BEGIN The input
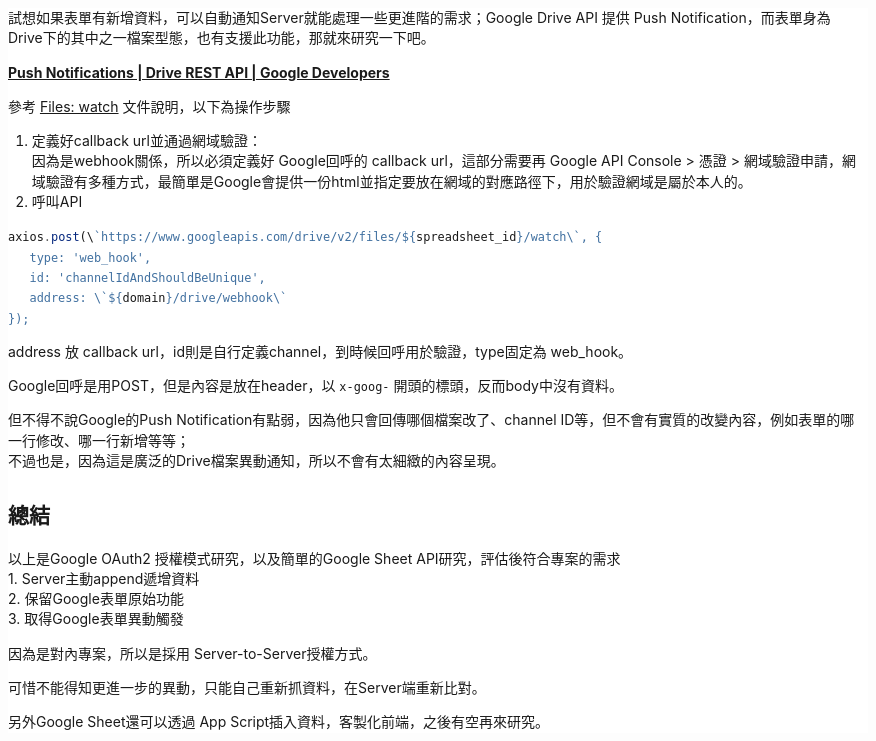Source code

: 試想如果表單有新增資料，可以自動通知Server就能處理一些更進階的需求；Google Drive API 提供 Push Notification，而表單身為 Drive下的其中之一檔案型態，也有支援此功能，那就來研究一下吧。

[**Push Notifications | Drive REST API | Google Developers**](https://developers.google.com/drive/api/v3/push)

參考 [Files: watch](https://developers.google.com/drive/api/v2/reference/files/watch) 文件說明，以下為操作步驟

1.  定義好callback url並通過網域驗證：  
    因為是webhook關係，所以必須定義好 Google回呼的 callback url，這部分需要再 Google API Console > 憑證 > 網域驗證申請，網域驗證有多種方式，最簡單是Google會提供一份html並指定要放在網域的對應路徑下，用於驗證網域是屬於本人的。
2.  呼叫API

```js
axios.post(\`https://www.googleapis.com/drive/v2/files/${spreadsheet_id}/watch\`, {  
   type: 'web_hook',  
   id: 'channelIdAndShouldBeUnique',  
   address: \`${domain}/drive/webhook\`  
});
```

address 放 callback url，id則是自行定義channel，到時候回呼用於驗證，type固定為 web_hook。

Google回呼是用POST，但是內容是放在header，以 `x-goog-` 開頭的標頭，反而body中沒有資料。

但不得不說Google的Push Notification有點弱，因為他只會回傳哪個檔案改了、channel ID等，但不會有實質的改變內容，例如表單的哪一行修改、哪一行新增等等；  
不過也是，因為這是廣泛的Drive檔案異動通知，所以不會有太細緻的內容呈現。

## 總結

以上是Google OAuth2 授權模式研究，以及簡單的Google Sheet API研究，評估後符合專案的需求  
1\. Server主動append遞增資料  
2\. 保留Google表單原始功能  
3\. 取得Google表單異動觸發

因為是對內專案，所以是採用 Server-to-Server授權方式。

可惜不能得知更進一步的異動，只能自己重新抓資料，在Server端重新比對。

另外Google Sheet還可以透過 App Script插入資料，客製化前端，之後有空再來研究。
END The input
- [Work order] Could you please write out exactly the lines from the start of the entries above through the line that holds "[**Push Notifications |", both included, with no pictures?

- [Written response]
Source code

: 試想如果表單有新增資料，可以自動通知Server就能處理一些更進階的需求；Google Drive API 提供 Push Notification，而表單身為 Drive下的其中之一檔案型態，也有支援此功能，那就來研究一下吧。

[**Push Notifications | Drive REST API | Google Developers**](https://developers.google.com/drive/api/v3/push)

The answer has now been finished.